Exact reproductions of all the entries, please, and no pictures.

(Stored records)
⁂

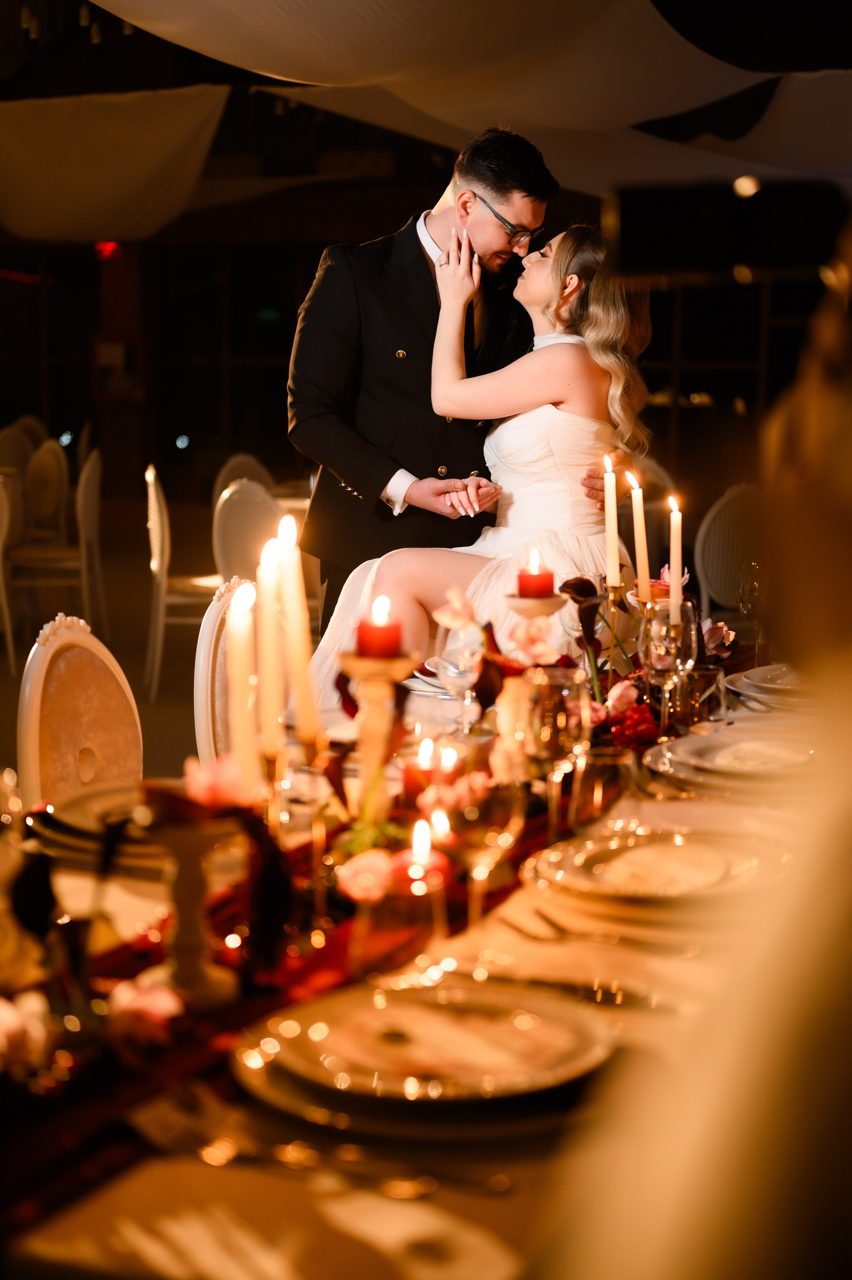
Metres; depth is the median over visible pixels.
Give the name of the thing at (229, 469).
chair
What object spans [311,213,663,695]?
woman
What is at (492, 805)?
wine glass
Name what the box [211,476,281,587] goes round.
chair
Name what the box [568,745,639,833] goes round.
drinking glass
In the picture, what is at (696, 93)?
ceiling drape
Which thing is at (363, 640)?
red candle
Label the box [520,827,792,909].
plate
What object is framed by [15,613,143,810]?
chair
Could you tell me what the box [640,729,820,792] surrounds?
plate
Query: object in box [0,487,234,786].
floor
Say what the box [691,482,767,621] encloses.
chair
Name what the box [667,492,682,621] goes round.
candle
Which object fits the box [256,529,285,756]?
candle
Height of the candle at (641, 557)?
0.262 m
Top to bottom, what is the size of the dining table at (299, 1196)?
0.682 m
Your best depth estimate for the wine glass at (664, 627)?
2.49 m
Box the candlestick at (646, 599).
[626,580,670,688]
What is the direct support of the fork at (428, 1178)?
on the dining table at (299, 1196)
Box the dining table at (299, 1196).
[0,651,830,1279]
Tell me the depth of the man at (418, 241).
4.35 m
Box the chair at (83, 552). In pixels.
[4,444,107,638]
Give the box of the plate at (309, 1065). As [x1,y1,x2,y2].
[230,978,618,1139]
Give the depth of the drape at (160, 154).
10.35 m
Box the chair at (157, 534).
[143,462,222,703]
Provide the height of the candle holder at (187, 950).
0.171 m
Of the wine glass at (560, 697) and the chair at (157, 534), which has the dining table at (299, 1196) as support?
the wine glass at (560, 697)
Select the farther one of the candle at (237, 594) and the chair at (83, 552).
the chair at (83, 552)
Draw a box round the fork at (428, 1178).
[128,1099,451,1196]
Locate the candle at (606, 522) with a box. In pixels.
[602,451,620,584]
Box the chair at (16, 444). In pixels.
[0,416,44,488]
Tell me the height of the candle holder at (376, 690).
0.238 m
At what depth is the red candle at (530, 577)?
2.82 m
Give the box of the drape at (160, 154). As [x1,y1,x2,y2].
[0,86,232,247]
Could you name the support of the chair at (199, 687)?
on the floor
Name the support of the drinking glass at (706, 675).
on the dining table at (299, 1196)
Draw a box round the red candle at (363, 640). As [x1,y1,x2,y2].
[354,595,402,661]
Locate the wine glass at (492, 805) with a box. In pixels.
[442,764,524,938]
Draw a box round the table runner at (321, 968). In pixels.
[0,793,576,1243]
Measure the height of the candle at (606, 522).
0.245 m
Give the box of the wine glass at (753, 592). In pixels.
[736,560,768,662]
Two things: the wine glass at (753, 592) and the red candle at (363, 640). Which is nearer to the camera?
the red candle at (363, 640)
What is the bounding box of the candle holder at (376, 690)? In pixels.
[336,646,419,808]
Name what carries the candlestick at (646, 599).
on the dining table at (299, 1196)
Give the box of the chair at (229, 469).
[212,451,275,504]
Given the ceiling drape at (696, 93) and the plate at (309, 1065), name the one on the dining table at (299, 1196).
the plate at (309, 1065)
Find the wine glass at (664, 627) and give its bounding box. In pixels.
[641,596,695,735]
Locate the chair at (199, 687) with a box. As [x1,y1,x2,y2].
[191,576,259,771]
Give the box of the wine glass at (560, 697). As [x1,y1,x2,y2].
[521,663,590,837]
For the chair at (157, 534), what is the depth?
7.10 m
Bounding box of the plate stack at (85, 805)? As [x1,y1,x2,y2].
[28,781,170,871]
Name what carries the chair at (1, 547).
on the floor
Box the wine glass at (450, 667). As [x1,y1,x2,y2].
[432,617,480,730]
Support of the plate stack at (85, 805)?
on the dining table at (299, 1196)
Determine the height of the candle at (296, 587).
0.267 m
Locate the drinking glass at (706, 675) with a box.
[674,663,727,728]
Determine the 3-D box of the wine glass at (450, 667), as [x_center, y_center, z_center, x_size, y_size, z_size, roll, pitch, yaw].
[0.050,0.060,2.551,0.079,0.198,0.078,4,9,20]
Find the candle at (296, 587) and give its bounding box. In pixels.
[276,507,319,743]
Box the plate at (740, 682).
[723,662,814,712]
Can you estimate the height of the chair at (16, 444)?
0.922 m
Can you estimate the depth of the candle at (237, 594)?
1.79 m
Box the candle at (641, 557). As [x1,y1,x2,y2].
[628,467,650,594]
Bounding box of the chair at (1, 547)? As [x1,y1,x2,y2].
[0,471,18,672]
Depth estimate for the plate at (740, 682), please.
2.93 m
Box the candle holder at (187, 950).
[146,806,244,1006]
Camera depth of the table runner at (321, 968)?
1.54 m
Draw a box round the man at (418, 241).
[288,119,598,638]
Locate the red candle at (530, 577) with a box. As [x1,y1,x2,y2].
[515,545,554,597]
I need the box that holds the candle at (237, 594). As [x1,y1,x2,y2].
[224,575,257,784]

⁂

▶ **Response to the task**:
Metres; depth is the median over visible pixels.
Give the name of the thing at (229, 469).
chair
What object spans [311,213,663,695]?
woman
What is at (492, 805)?
wine glass
Name what the box [211,476,281,587] goes round.
chair
Name what the box [568,745,639,833] goes round.
drinking glass
In the picture, what is at (696, 93)?
ceiling drape
Which thing is at (363, 640)?
red candle
Label the box [520,827,792,909].
plate
What object is framed by [15,613,143,810]?
chair
Could you tell me what the box [640,729,820,792] surrounds?
plate
Query: object in box [0,487,234,786].
floor
Say what the box [691,482,767,621] encloses.
chair
Name what the box [667,492,682,621] goes round.
candle
Which object fits the box [256,529,285,756]?
candle
Height of the candle at (641, 557)?
0.262 m
Top to bottom, what is the size of the dining table at (299, 1196)?
0.682 m
Your best depth estimate for the wine glass at (664, 627)?
2.49 m
Box the candlestick at (646, 599).
[626,580,670,688]
What is the direct support of the fork at (428, 1178)?
on the dining table at (299, 1196)
Box the dining table at (299, 1196).
[0,651,830,1279]
Tell me the depth of the man at (418, 241).
4.35 m
Box the chair at (83, 552). In pixels.
[4,444,107,638]
Give the box of the plate at (309, 1065). As [x1,y1,x2,y2].
[230,978,618,1139]
Give the depth of the drape at (160, 154).
10.35 m
Box the chair at (157, 534).
[143,462,222,703]
Provide the height of the candle holder at (187, 950).
0.171 m
Of the wine glass at (560, 697) and the chair at (157, 534), which has the dining table at (299, 1196) as support?
the wine glass at (560, 697)
Select the farther one of the candle at (237, 594) and the chair at (83, 552).
the chair at (83, 552)
Draw a box round the fork at (428, 1178).
[128,1099,451,1196]
Locate the candle at (606, 522) with a box. In pixels.
[602,451,620,584]
Box the chair at (16, 444). In pixels.
[0,416,44,488]
Tell me the height of the candle holder at (376, 690).
0.238 m
At what depth is the red candle at (530, 577)?
2.82 m
Give the box of the drape at (160, 154). As [x1,y1,x2,y2].
[0,86,232,247]
Could you name the support of the chair at (199, 687)?
on the floor
Name the support of the drinking glass at (706, 675).
on the dining table at (299, 1196)
Draw a box round the red candle at (363, 640). As [x1,y1,x2,y2].
[354,595,402,661]
Locate the wine glass at (492, 805) with a box. In pixels.
[442,764,524,938]
Draw a box round the table runner at (321, 968). In pixels.
[0,793,576,1243]
Measure the height of the candle at (606, 522).
0.245 m
Give the box of the wine glass at (753, 592). In pixels.
[736,560,768,662]
Two things: the wine glass at (753, 592) and the red candle at (363, 640). Which is nearer to the camera?
the red candle at (363, 640)
What is the bounding box of the candle holder at (376, 690)? In pixels.
[336,646,419,808]
Name what carries the candlestick at (646, 599).
on the dining table at (299, 1196)
Give the box of the chair at (229, 469).
[212,451,275,504]
Given the ceiling drape at (696, 93) and the plate at (309, 1065), name the one on the dining table at (299, 1196).
the plate at (309, 1065)
Find the wine glass at (664, 627) and give its bounding box. In pixels.
[641,596,695,735]
Locate the chair at (199, 687) with a box. As [x1,y1,x2,y2].
[191,576,259,771]
Give the box of the wine glass at (560, 697). As [x1,y1,x2,y2].
[521,663,590,837]
For the chair at (157, 534), what is the depth?
7.10 m
Bounding box of the plate stack at (85, 805)? As [x1,y1,x2,y2].
[28,781,170,871]
Name what carries the chair at (1, 547).
on the floor
Box the wine glass at (450, 667). As [x1,y1,x2,y2].
[432,617,480,730]
Support of the plate stack at (85, 805)?
on the dining table at (299, 1196)
Determine the height of the candle at (296, 587).
0.267 m
Locate the drinking glass at (706, 675) with a box.
[674,663,727,728]
Determine the 3-D box of the wine glass at (450, 667), as [x_center, y_center, z_center, x_size, y_size, z_size, roll, pitch, yaw].
[0.050,0.060,2.551,0.079,0.198,0.078,4,9,20]
Find the candle at (296, 587) and give its bounding box. In pixels.
[276,507,319,743]
Box the plate at (740, 682).
[723,662,814,712]
Can you estimate the height of the chair at (16, 444)?
0.922 m
Can you estimate the depth of the candle at (237, 594)?
1.79 m
Box the candle at (641, 557). As [x1,y1,x2,y2].
[628,467,650,594]
Bounding box of the chair at (1, 547)? As [x1,y1,x2,y2].
[0,471,18,672]
Depth estimate for the plate at (740, 682), please.
2.93 m
Box the candle holder at (187, 950).
[146,806,244,1006]
Camera depth of the table runner at (321, 968)?
1.54 m
Draw a box round the man at (418, 241).
[288,119,598,638]
Locate the red candle at (530, 577) with a box. As [x1,y1,x2,y2].
[515,545,554,597]
I need the box that holds the candle at (237, 594). As [x1,y1,x2,y2].
[224,575,257,784]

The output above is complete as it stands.